Stored data:

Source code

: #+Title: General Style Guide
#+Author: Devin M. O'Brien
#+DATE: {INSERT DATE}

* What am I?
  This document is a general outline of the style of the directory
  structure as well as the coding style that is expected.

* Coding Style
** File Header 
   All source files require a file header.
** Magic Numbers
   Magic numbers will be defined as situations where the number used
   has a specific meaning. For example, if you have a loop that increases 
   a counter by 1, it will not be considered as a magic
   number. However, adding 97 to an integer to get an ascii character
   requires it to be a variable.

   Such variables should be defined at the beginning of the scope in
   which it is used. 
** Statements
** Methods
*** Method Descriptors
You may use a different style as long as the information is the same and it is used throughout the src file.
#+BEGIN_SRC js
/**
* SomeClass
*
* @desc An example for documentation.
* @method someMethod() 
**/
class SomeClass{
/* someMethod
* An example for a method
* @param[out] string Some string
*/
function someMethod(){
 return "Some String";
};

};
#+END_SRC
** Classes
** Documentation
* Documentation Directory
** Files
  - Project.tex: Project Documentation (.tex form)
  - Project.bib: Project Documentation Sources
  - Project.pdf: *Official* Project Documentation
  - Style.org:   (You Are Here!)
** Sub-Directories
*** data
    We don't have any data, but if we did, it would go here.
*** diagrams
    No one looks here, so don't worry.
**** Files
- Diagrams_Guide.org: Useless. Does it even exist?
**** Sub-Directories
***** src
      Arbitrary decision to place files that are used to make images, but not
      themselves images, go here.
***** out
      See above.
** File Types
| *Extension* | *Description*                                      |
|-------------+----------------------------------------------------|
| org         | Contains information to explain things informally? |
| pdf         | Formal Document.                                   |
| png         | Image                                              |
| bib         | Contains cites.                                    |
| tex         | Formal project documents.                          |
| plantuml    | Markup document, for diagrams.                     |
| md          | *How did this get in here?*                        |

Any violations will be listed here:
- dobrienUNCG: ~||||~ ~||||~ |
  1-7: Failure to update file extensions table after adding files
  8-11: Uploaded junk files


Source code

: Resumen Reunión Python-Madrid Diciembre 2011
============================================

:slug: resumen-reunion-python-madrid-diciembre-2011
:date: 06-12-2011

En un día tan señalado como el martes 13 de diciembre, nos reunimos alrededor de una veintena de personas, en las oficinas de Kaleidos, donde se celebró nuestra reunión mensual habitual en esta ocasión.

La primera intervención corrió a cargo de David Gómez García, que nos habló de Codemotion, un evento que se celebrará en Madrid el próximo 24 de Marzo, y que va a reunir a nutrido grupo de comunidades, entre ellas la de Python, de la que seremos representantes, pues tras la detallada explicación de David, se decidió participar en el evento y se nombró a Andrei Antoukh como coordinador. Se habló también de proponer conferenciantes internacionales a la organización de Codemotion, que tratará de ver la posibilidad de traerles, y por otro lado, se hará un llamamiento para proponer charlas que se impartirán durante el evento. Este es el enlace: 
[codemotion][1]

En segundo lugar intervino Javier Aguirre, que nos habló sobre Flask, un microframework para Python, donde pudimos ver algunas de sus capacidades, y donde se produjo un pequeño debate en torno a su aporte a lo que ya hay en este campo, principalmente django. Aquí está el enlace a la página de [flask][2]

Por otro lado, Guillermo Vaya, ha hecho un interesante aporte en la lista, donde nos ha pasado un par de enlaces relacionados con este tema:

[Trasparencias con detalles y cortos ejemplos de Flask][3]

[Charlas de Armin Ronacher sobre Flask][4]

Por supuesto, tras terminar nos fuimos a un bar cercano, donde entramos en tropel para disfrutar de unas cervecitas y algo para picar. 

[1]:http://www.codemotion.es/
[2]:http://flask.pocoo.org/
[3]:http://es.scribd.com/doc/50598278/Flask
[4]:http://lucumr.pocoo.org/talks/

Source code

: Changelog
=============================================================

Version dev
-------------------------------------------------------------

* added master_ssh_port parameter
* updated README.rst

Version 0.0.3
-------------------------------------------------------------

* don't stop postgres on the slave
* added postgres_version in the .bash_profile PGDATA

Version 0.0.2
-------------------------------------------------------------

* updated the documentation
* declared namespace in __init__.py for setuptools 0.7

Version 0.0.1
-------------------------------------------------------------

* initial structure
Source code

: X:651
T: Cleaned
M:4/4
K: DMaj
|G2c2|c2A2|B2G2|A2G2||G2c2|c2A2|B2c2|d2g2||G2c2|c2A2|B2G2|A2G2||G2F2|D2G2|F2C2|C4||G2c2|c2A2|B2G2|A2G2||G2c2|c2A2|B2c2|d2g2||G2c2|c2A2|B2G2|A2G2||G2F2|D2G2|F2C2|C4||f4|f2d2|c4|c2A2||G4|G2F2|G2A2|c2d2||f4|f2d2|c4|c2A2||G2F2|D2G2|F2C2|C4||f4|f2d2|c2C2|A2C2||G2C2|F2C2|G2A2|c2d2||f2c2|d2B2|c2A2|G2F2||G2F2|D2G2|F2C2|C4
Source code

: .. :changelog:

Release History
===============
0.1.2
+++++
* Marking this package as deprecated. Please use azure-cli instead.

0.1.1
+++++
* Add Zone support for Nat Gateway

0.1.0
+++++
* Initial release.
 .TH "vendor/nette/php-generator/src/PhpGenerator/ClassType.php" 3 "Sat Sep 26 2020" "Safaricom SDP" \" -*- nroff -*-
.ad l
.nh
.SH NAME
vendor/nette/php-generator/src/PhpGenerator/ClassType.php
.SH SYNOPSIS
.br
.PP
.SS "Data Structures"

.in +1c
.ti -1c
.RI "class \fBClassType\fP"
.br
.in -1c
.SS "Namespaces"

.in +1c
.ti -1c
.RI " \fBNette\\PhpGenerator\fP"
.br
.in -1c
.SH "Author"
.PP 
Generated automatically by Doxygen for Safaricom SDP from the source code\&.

■ Your objective: Top to bottom, set down the entries above word for word.

■ Solution to this exercise:
Source code

: #+Title: General Style Guide
#+Author: Devin M. O'Brien
#+DATE: {INSERT DATE}

* What am I?
  This document is a general outline of the style of the directory
  structure as well as the coding style that is expected.

* Coding Style
** File Header 
   All source files require a file header.
** Magic Numbers
   Magic numbers will be defined as situations where the number used
   has a specific meaning. For example, if you have a loop that increases 
   a counter by 1, it will not be considered as a magic
   number. However, adding 97 to an integer to get an ascii character
   requires it to be a variable.

   Such variables should be defined at the beginning of the scope in
   which it is used. 
** Statements
** Methods
*** Method Descriptors
You may use a different style as long as the information is the same and it is used throughout the src file.
#+BEGIN_SRC js
/**
* SomeClass
*
* @desc An example for documentation.
* @method someMethod() 
**/
class SomeClass{
/* someMethod
* An example for a method
* @param[out] string Some string
*/
function someMethod(){
 return "Some String";
};

};
#+END_SRC
** Classes
** Documentation
* Documentation Directory
** Files
  - Project.tex: Project Documentation (.tex form)
  - Project.bib: Project Documentation Sources
  - Project.pdf: *Official* Project Documentation
  - Style.org:   (You Are Here!)
** Sub-Directories
*** data
    We don't have any data, but if we did, it would go here.
*** diagrams
    No one looks here, so don't worry.
**** Files
- Diagrams_Guide.org: Useless. Does it even exist?
**** Sub-Directories
***** src
      Arbitrary decision to place files that are used to make images, but not
      themselves images, go here.
***** out
      See above.
** File Types
| *Extension* | *Description*                                      |
|-------------+----------------------------------------------------|
| org         | Contains information to explain things informally? |
| pdf         | Formal Document.                                   |
| png         | Image                                              |
| bib         | Contains cites.                                    |
| tex         | Formal project documents.                          |
| plantuml    | Markup document, for diagrams.                     |
| md          | *How did this get in here?*                        |

Any violations will be listed here:
- dobrienUNCG: ~||||~ ~||||~ |
  1-7: Failure to update file extensions table after adding files
  8-11: Uploaded junk files


Source code

: Resumen Reunión Python-Madrid Diciembre 2011
============================================

:slug: resumen-reunion-python-madrid-diciembre-2011
:date: 06-12-2011

En un día tan señalado como el martes 13 de diciembre, nos reunimos alrededor de una veintena de personas, en las oficinas de Kaleidos, donde se celebró nuestra reunión mensual habitual en esta ocasión.

La primera intervención corrió a cargo de David Gómez García, que nos habló de Codemotion, un evento que se celebrará en Madrid el próximo 24 de Marzo, y que va a reunir a nutrido grupo de comunidades, entre ellas la de Python, de la que seremos representantes, pues tras la detallada explicación de David, se decidió participar en el evento y se nombró a Andrei Antoukh como coordinador. Se habló también de proponer conferenciantes internacionales a la organización de Codemotion, que tratará de ver la posibilidad de traerles, y por otro lado, se hará un llamamiento para proponer charlas que se impartirán durante el evento. Este es el enlace: 
[codemotion][1]

En segundo lugar intervino Javier Aguirre, que nos habló sobre Flask, un microframework para Python, donde pudimos ver algunas de sus capacidades, y donde se produjo un pequeño debate en torno a su aporte a lo que ya hay en este campo, principalmente django. Aquí está el enlace a la página de [flask][2]

Por otro lado, Guillermo Vaya, ha hecho un interesante aporte en la lista, donde nos ha pasado un par de enlaces relacionados con este tema:

[Trasparencias con detalles y cortos ejemplos de Flask][3]

[Charlas de Armin Ronacher sobre Flask][4]

Por supuesto, tras terminar nos fuimos a un bar cercano, donde entramos en tropel para disfrutar de unas cervecitas y algo para picar. 

[1]:http://www.codemotion.es/
[2]:http://flask.pocoo.org/
[3]:http://es.scribd.com/doc/50598278/Flask
[4]:http://lucumr.pocoo.org/talks/

Source code

: Changelog
=============================================================

Version dev
-------------------------------------------------------------

* added master_ssh_port parameter
* updated README.rst

Version 0.0.3
-------------------------------------------------------------

* don't stop postgres on the slave
* added postgres_version in the .bash_profile PGDATA

Version 0.0.2
-------------------------------------------------------------

* updated the documentation
* declared namespace in __init__.py for setuptools 0.7

Version 0.0.1
-------------------------------------------------------------

* initial structure
Source code

: X:651
T: Cleaned
M:4/4
K: DMaj
|G2c2|c2A2|B2G2|A2G2||G2c2|c2A2|B2c2|d2g2||G2c2|c2A2|B2G2|A2G2||G2F2|D2G2|F2C2|C4||G2c2|c2A2|B2G2|A2G2||G2c2|c2A2|B2c2|d2g2||G2c2|c2A2|B2G2|A2G2||G2F2|D2G2|F2C2|C4||f4|f2d2|c4|c2A2||G4|G2F2|G2A2|c2d2||f4|f2d2|c4|c2A2||G2F2|D2G2|F2C2|C4||f4|f2d2|c2C2|A2C2||G2C2|F2C2|G2A2|c2d2||f2c2|d2B2|c2A2|G2F2||G2F2|D2G2|F2C2|C4
Source code

: .. :changelog:

Release History
===============
0.1.2
+++++
* Marking this package as deprecated. Please use azure-cli instead.

0.1.1
+++++
* Add Zone support for Nat Gateway

0.1.0
+++++
* Initial release.
 .TH "vendor/nette/php-generator/src/PhpGenerator/ClassType.php" 3 "Sat Sep 26 2020" "Safaricom SDP" \" -*- nroff -*-
.ad l
.nh
.SH NAME
vendor/nette/php-generator/src/PhpGenerator/ClassType.php
.SH SYNOPSIS
.br
.PP
.SS "Data Structures"

.in +1c
.ti -1c
.RI "class \fBClassType\fP"
.br
.in -1c
.SS "Namespaces"

.in +1c
.ti -1c
.RI " \fBNette\\PhpGenerator\fP"
.br
.in -1c
.SH "Author"
.PP 
Generated automatically by Doxygen for Safaricom SDP from the source code\&.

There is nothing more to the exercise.